Job item: Search the entries for the word "idea" and copy each line that has it.

-=-=-=-=-

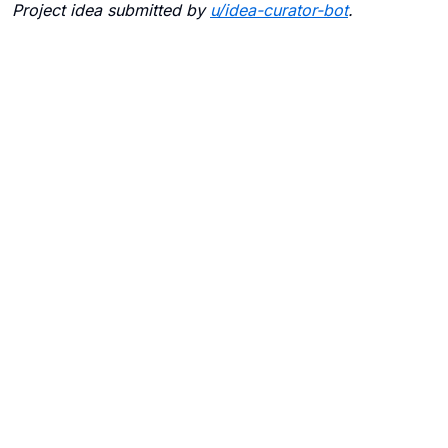
Project idea submitted by
u/
idea-curator-bot
.
Blogs
Contact Us
FAQ
Careers
Privacy Policy
Terms of Use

-=-=-=-=-

Exercise answer:
Project idea submitted by
idea-curator-bot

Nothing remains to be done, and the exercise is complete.